**WORK ORDER**
Pull out every row below that contains the word "True", paying attention to uppercase and lowercase.
[RECORD SET — start]
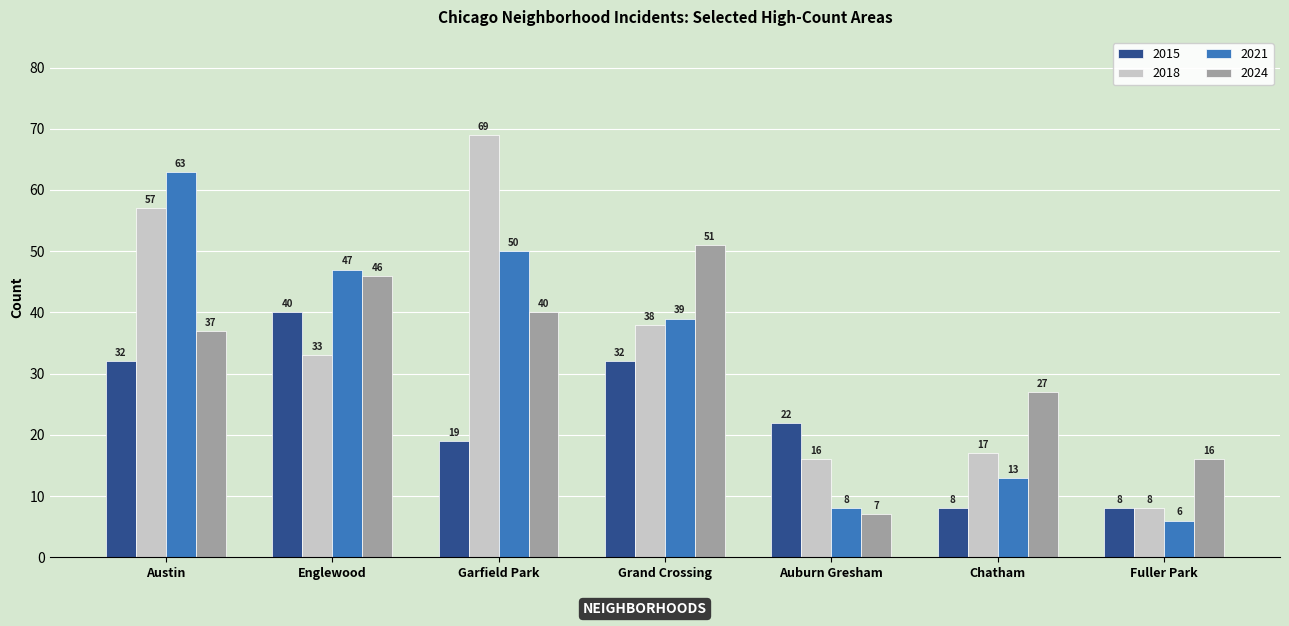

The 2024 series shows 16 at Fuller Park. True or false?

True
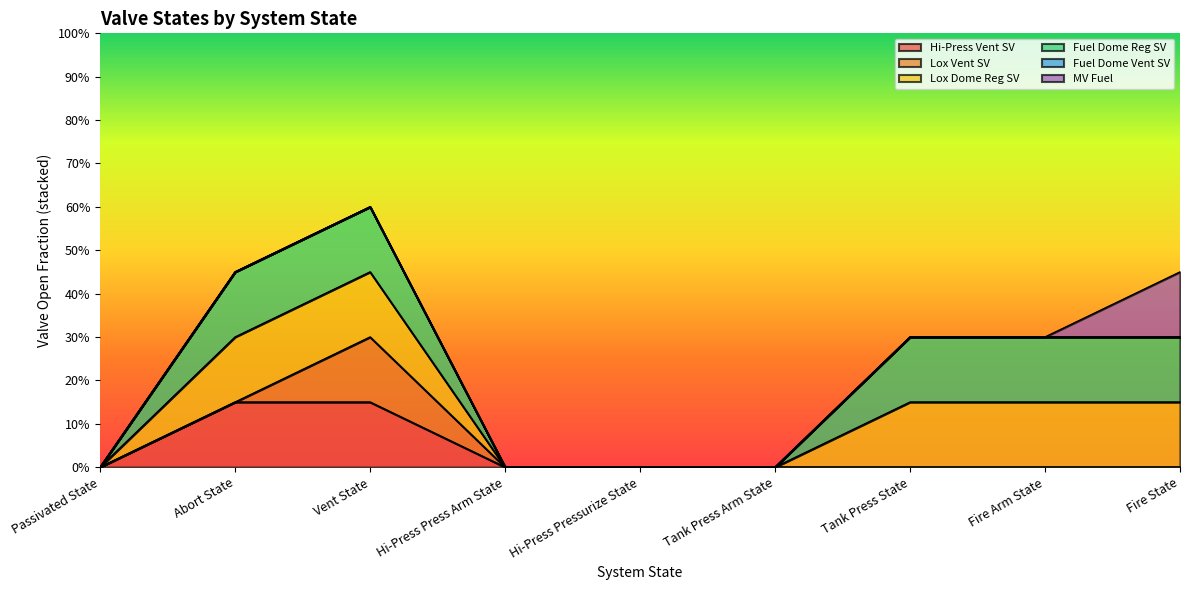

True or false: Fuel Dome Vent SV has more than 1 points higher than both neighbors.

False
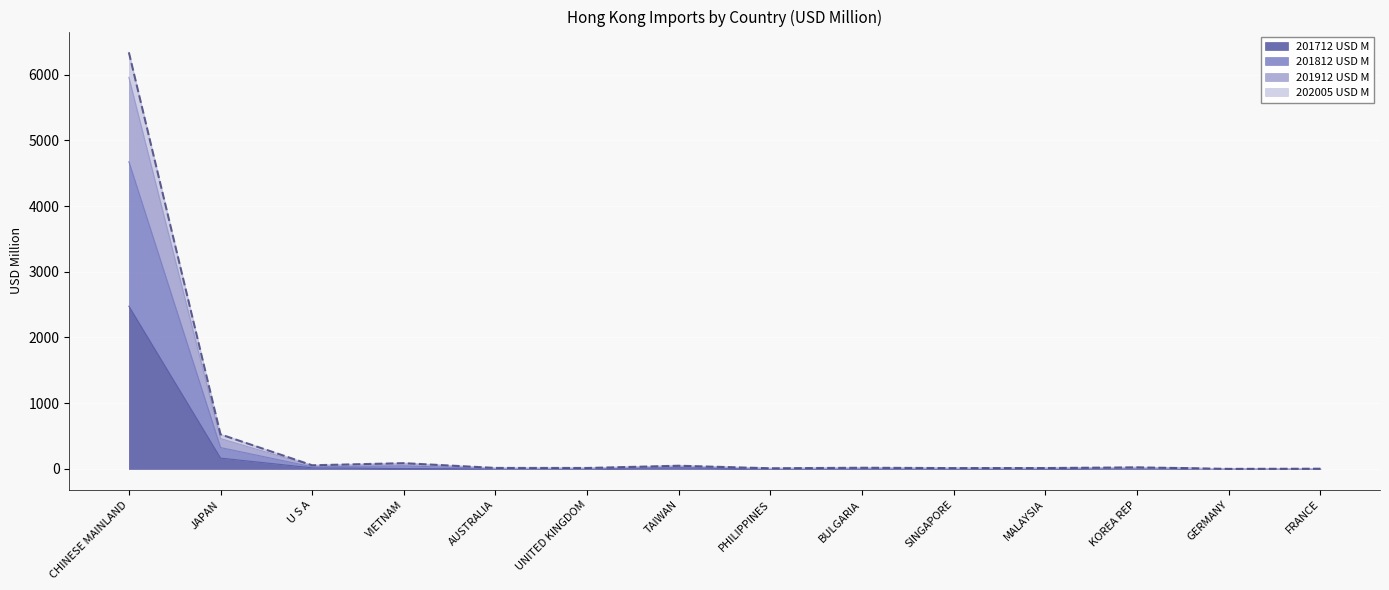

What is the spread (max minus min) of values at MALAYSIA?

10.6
[RECORD SET — finish]
[RECORD SET — start]
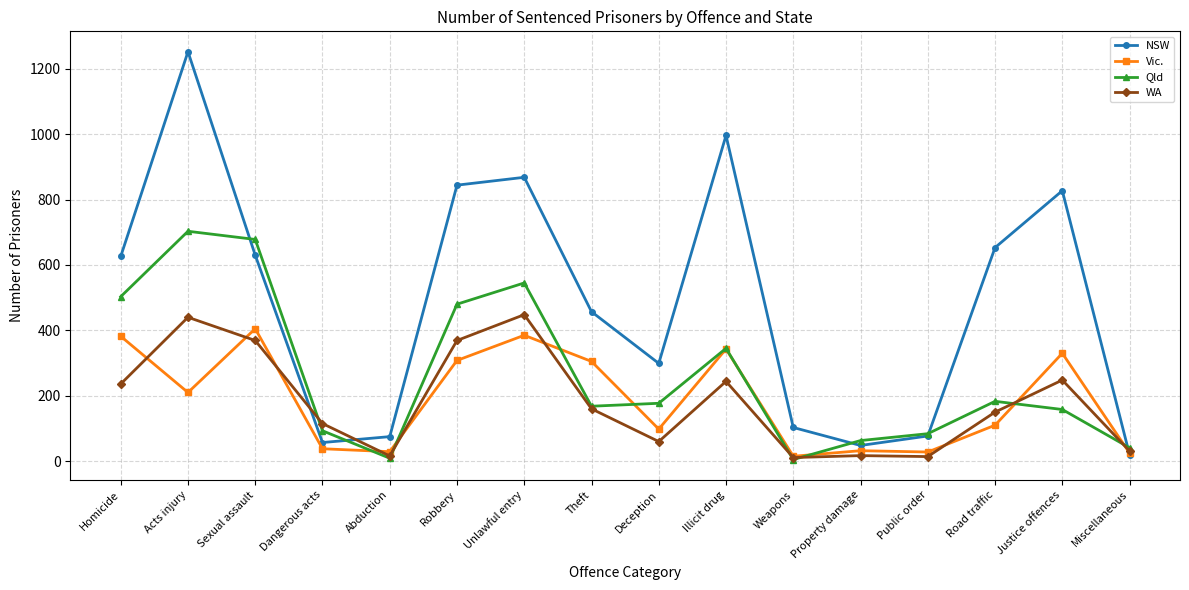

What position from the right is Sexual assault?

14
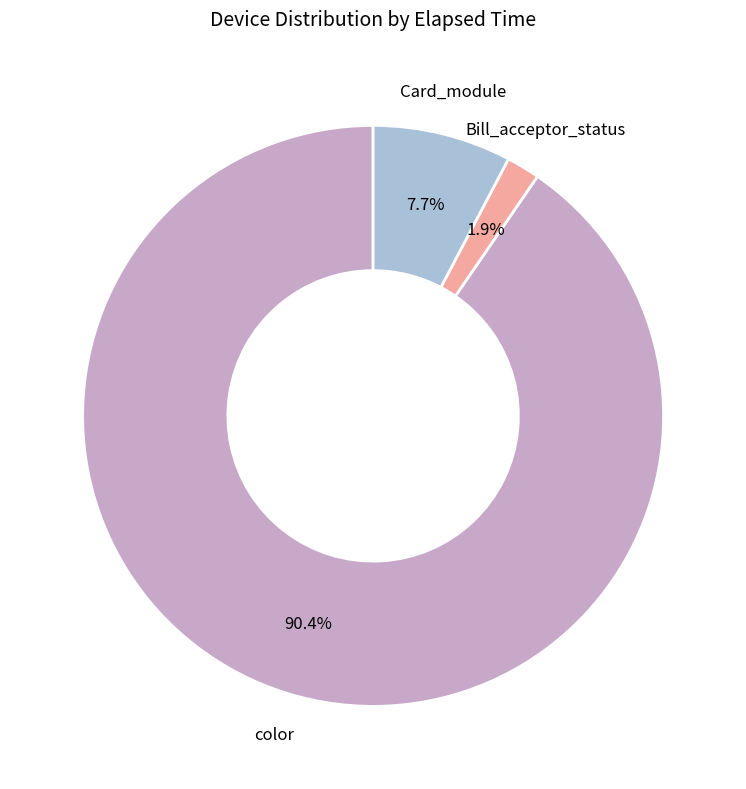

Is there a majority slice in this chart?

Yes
[RECORD SET — finish]
**TASK RESULT**
The 2024 series shows 16 at Fuller Park. True or false?
True
True or false: Fuel Dome Vent SV has more than 1 points higher than both neighbors.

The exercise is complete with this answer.